Writing – The Paragraph (Scattergrams)

JoJo 1

Double click to enlarge any image

I am a firm believer in the “Plan your work, then work your plan” philosophy. I like to think that I offer this opportunity to my students. The whole idea of “The Scattergram” supports this theme.

I thought I’d invented the term ‘scattergram’ but later discovered it is used in what I would call statistical analysis. Dictionary.com defines a scattergram like this:

scatter diagram
–noun Statistics.
a graphic representation of bivariate data as a set of points in the plane that have Cartesian coordinates equal to corresponding values of the two variates.

But I digress. My version of the ‘scattergram’ is: a graphic representation of a hodge-podge of ideas a student scatters all around a topic. (The topic being centred on a page of looseleaf) It’s brainstorming on paper in a haphazard fashion.

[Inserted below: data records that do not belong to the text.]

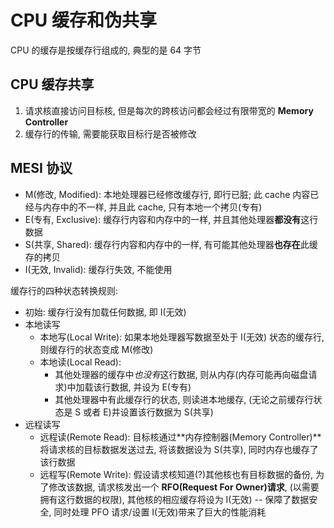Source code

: # CPU 缓存和伪共享

CPU 的缓存是按缓存行组成的, 典型的是 64 字节

## CPU 缓存共享

1. 请求核直接访问目标核, 但是每次的跨核访问都会经过有限带宽的 **Memory Controller**
2. 缓存行的传输, 需要能获取目标行是否被修改

## MESI 协议

- M(修改, Modified): 本地处理器已经修改缓存行, 即行已脏; 此 cache 内容已经与内存中的不一样, 并且此 cache, 只有本地一个拷贝(专有)
- E(专有, Exclusive): 缓存行内容和内存中的一样, 并且其他处理器**都没有**这行数据
- S(共享, Shared): 缓存行内容和内存中的一样, 有可能其他处理器**也存在**此缓存的拷贝
- I(无效, Invalid): 缓存行失效, 不能使用

缓存行的四种状态转换规则:
- 初始: 缓存行没有加载任何数据, 即 I(无效)
- 本地读写
  - 本地写(Local Write): 如果本地处理器写数据至处于 I(无效) 状态的缓存行, 则缓存行的状态变成 M(修改)
  - 本地读(Local Read):
    - 其他处理器的缓存中*也没有*这行数据, 则从内存(内存可能再向磁盘请求)中加载该行数据, 并设为 E(专有)
    - 其他处理器中有此缓存行的状态, 则读进本地缓存, (无论之前缓存行状态是 S 或者 E)并设置该行数据为 S(共享)
- 远程读写
  - 远程读(Remote Read): 目标核通过**内存控制器(Memory Controller)**将请求核的目标数据发送过去, 将该数据设为 S(共享), 同时内存也缓存了该行数据
  - 远程写(Remote Write): 假设请求核知道(?)其他核也有目标数据的备份, 为了修改该数据, 请求核发出一个 **RFO(Request For Owner)请求**, (以需要拥有这行数据的权限), 其他核的相应缓存将设为 I(无效) -- 保障了数据安全, 同时处理 PFO 请求/设置 I(无效)带来了巨大的性能消耗
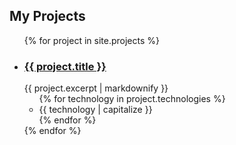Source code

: <section class="projects">
  <h2>My Projects</h2>

  <ul>
    {% for project in site.projects %}
      <li>
        <h3>
          <a class="post-link" href="{{ project.url | prepend: site.baseurl }}">{{ project.title }}</a>
        </h3>
        {{ project.excerpt | markdownify }}
        <ul class="tools">
          {% for technology in project.technologies %}
            <li>{{ technology | capitalize }}</li>
          {% endfor %}
        </ul>
      </li>
    {% endfor %}
  </ul>
</section>
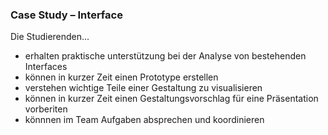 ### Case Study – Interface

Die Studierenden...

* erhalten praktische unterstützung bei der Analyse von bestehenden Interfaces
* können in kurzer Zeit einen Prototype erstellen
* verstehen wichtige Teile einer Gestaltung zu visualisieren
* können in kurzer Zeit einen Gestaltungsvorschlag für eine Präsentation vorberiten
* könnnen im Team Aufgaben absprechen und koordinieren
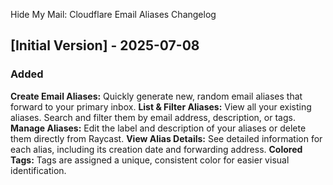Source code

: Hide My Mail: Cloudflare Email Aliases Changelog

## [Initial Version] - 2025-07-08
 
### Added
 
**Create Email Aliases:** Quickly generate new, random email aliases that forward to your primary inbox.
**List & Filter Aliases:** View all your existing aliases. Search and filter them by email address, description, or tags.
**Manage Aliases:** Edit the label and description of your aliases or delete them directly from Raycast.
**View Alias Details:** See detailed information for each alias, including its creation date and forwarding address.
**Colored Tags:** Tags are assigned a unique, consistent color for easier visual identification.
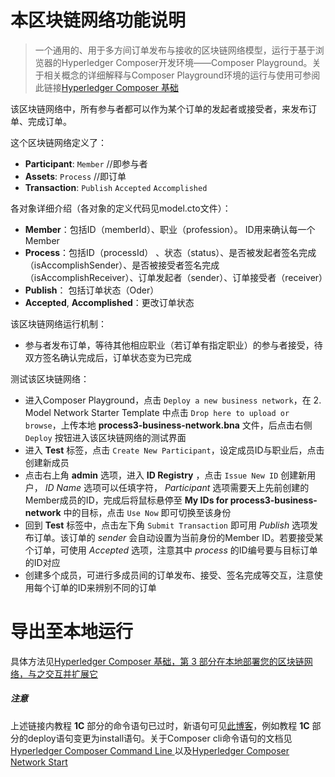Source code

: # 本区块链网络功能说明

>一个通用的、用于多方间订单发布与接收的区块链网络模型，运行于基于浏览器的Hyperledger Composer开发环境——Composer Playground。关于相关概念的详细解释与Composer Playground环境的运行与使用可参阅此链接[Hyperledger Composer 基础](https://www.ibm.com/developerworks/cn/cloud/library/cl-model-test-your-blockchain-network-with-hyperledger-composer-playground/index.html?ca=drs-)

该区块链网络中，所有参与者都可以作为某个订单的发起者或接受者，来发布订单、完成订单。

这个区块链网络定义了：
  - __Participant__: `Member` //即参与者
  - __Assets__: `Process` //即订单
  - __Transaction__: `Publish` `Accepted` `Accomplished`

 各对象详细介绍（各对象的定义代码见model.cto文件）：
  - __Member__：包括ID（memberId）、职业（profession）。
ID用来确认每一个Member
  - __Process__：包括ID（processId） 、状态（status）、是否被发起者签名完成（isAccomplishSender）、是否被接受者签名完成（isAccomplishReceiver）、订单发起者（sender）、订单接受者（receiver）
  - __Publish__： 包括订单状态（Oder）
  - __Accepted__, __Accomplished__：更改订单状态

该区块链网络运行机制：

  - 参与者发布订单，等待其他相应职业（若订单有指定职业）的参与者接受，待双方签名确认完成后，订单状态变为已完成

测试该区块链网络：

  - 进入Composer Playground，点击 `Deploy a new business network`，在 2. Model Network Starter Template 中点击 `Drop here to upload or browse`，上传本地 __process3-business-network.bna__  文件，后点击右侧 `Deploy` 按钮进入该区块链网络的测试界面
  - 进入 __Test__ 标签，点击 `Create New Participant`，设定成员ID与职业后，点击创建新成员
  - 点击右上角 __admin__ 选项，进入 __ID Registry__ ，点击 `Issue New ID` 创建新用户， *ID Name* 选项可以任填字符， *Participant* 选项需要天上先前创建的Member成员的ID，完成后将鼠标悬停至 **My IDs for process3-business-network** 中的目标，点击 `Use Now` 即可切换至该身份 
  - 回到 **Test** 标签中，点击左下角 `Submit Transaction` 即可用 *Publish* 选项发布订单。该订单的 *sender* 会自动设置为当前身份的Member ID。若要接受某个订单，可使用 *Accepted* 选项，注意其中 *process* 的ID编号要与目标订单的ID对应
  - 创建多个成员，可进行多成员间的订单发布、接受、签名完成等交互，注意使用每个订单的ID来辨别不同的订单

# 导出至本地运行

具体方法见[Hyperledger Composer 基础，第 3 部分在本地部署您的区块链网络，与之交互并扩展它](https://www.ibm.com/developerworks/cn/cloud/library/cl-deploy-interact-extend-local-blockchain-network-with-hyperledger-composer/index.html)
##### 注意

上述链接内教程 **1C** 部分的命令语句已过时，新语句可见[此博客](http://blog.sina.com.cn/s/blog_54a0240a0102z4xz.html)，例如教程 **1C** 部分的deploy语句变更为install语句。关于Composer cli命令语句的文档见[Hyperledger Composer Command Line
](https://hyperledger.github.io/composer/v0.19/reference/commands)以及[Hyperledger Composer Network Start
](https://hyperledger.github.io/composer/v0.19/reference/composer.network.start.html)


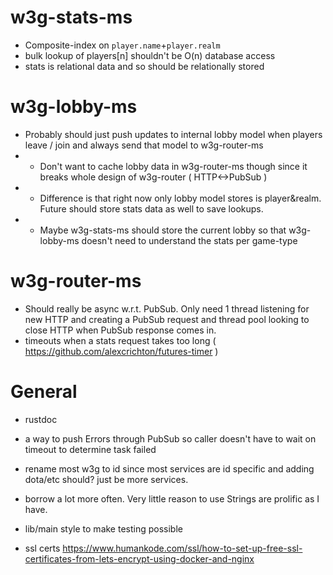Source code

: 
# w3g-stats-ms
- Composite-index on `player.name`+`player.realm`
- bulk lookup of players[n] shouldn't be O(n) database access
- stats is relational data and so should be relationally stored

# w3g-lobby-ms
- Probably should just push updates to internal lobby model when players leave / join and always send that model to w3g-router-ms
- - Don't want to cache lobby data in w3g-router-ms though since it breaks whole design of w3g-router ( HTTP<->PubSub )
- - Difference is that right now only lobby model stores is player&realm. Future should store stats data as well to save lookups.
- - Maybe w3g-stats-ms should store the current lobby so that w3g-lobby-ms doesn't need to understand the stats per game-type

# w3g-router-ms
- Should really be async w.r.t. PubSub. Only need 1 thread listening for new HTTP and creating a PubSub request and thread pool looking to close HTTP when PubSub response comes in.
- timeouts when a stats request takes too long ( https://github.com/alexcrichton/futures-timer )

# General
- rustdoc
- a way to push Errors through PubSub so caller doesn't have to wait on timeout to determine task failed 

- rename most w3g to id since most services are id specific and adding dota/etc should? just be more services.
- borrow a lot more often. Very little reason to use Strings are prolific as I have.
- lib/main style to make testing possible

- ssl certs
https://www.humankode.com/ssl/how-to-set-up-free-ssl-certificates-from-lets-encrypt-using-docker-and-nginx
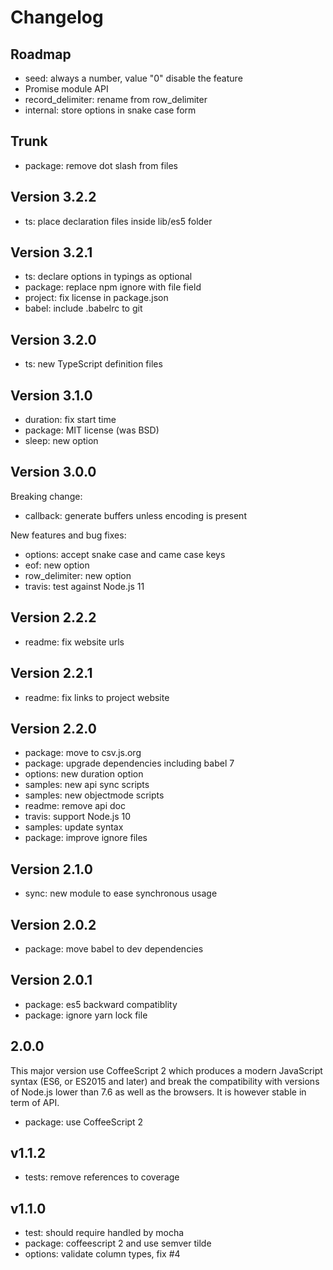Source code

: 
# Changelog

## Roadmap

* seed: always a number, value "0" disable the feature
* Promise module API
* record_delimiter: rename from row_delimiter
* internal: store options in snake case form

## Trunk

* package: remove dot slash from files

## Version 3.2.2

* ts: place declaration files inside lib/es5 folder

## Version 3.2.1

* ts: declare options in typings as optional
* package: replace npm ignore with file field
* project: fix license in package.json
* babel: include .babelrc to git

## Version 3.2.0

* ts: new TypeScript definition files

## Version 3.1.0

* duration: fix start time
* package: MIT license (was BSD)
* sleep: new option

## Version 3.0.0

Breaking change:

* callback: generate buffers unless encoding is present

New features and bug fixes:

* options: accept snake case and came case keys
* eof: new option
* row_delimiter: new option
* travis: test against Node.js 11

## Version 2.2.2

* readme: fix website urls

## Version 2.2.1

* readme: fix links to project website

## Version 2.2.0

* package: move to csv.js.org
* package: upgrade dependencies including babel 7
* options: new duration option
* samples: new api sync scripts
* samples: new objectmode scripts
* readme: remove api doc
* travis: support Node.js 10
* samples: update syntax
* package: improve ignore files

## Version 2.1.0

* sync: new module to ease synchronous usage

## Version 2.0.2

* package: move babel to dev dependencies

## Version 2.0.1

* package: es5 backward compatiblity
* package: ignore yarn lock file

## 2.0.0

This major version use CoffeeScript 2 which produces a modern JavaScript syntax 
(ES6, or ES2015 and later) and break the compatibility with versions of Node.js 
lower than 7.6 as well as the browsers. It is however stable in term of API.

* package: use CoffeeScript 2

## v1.1.2

* tests: remove references to coverage

## v1.1.0

* test: should require handled by mocha
* package: coffeescript 2 and use semver tilde
* options: validate column types, fix #4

The example above shows a variety of ideas about a character (JoJo McCool) scattered across a sheet of paper. The same concept could have been used in the Monsters Inc. paragraphs I talked about in a recent blog about Methods of Elaboration. Whatever the topic, ideas and sometimes questions are gathered helter skelter on a page.

The second step is to find similarities in the ideas that have been gathered:

JoJo 2

A quick look will show that the ideas have been divided into physical characteristics and personality traits.

Step Three is yet another time-saving step. Rather than trying to leap immediately into writing the description, the ideas can be organized into some semblance of order. Here’s one possibility:

JoJo 3

Using numbers for the physical characteristics and letters for the personality traits, an order has been determined.

As with most of my blog entries, this is simply an overview of the concept. Like several of the recent entries, this ‘scattergram’ idea is explained in more detail in my book Essay Writing: Teaching the Basics from the Ground Up (Pembroke 2007). Nevertheless, I hope I have given you an idea that will be useful in helping your kids plan more complete pieces of work. Best wishes!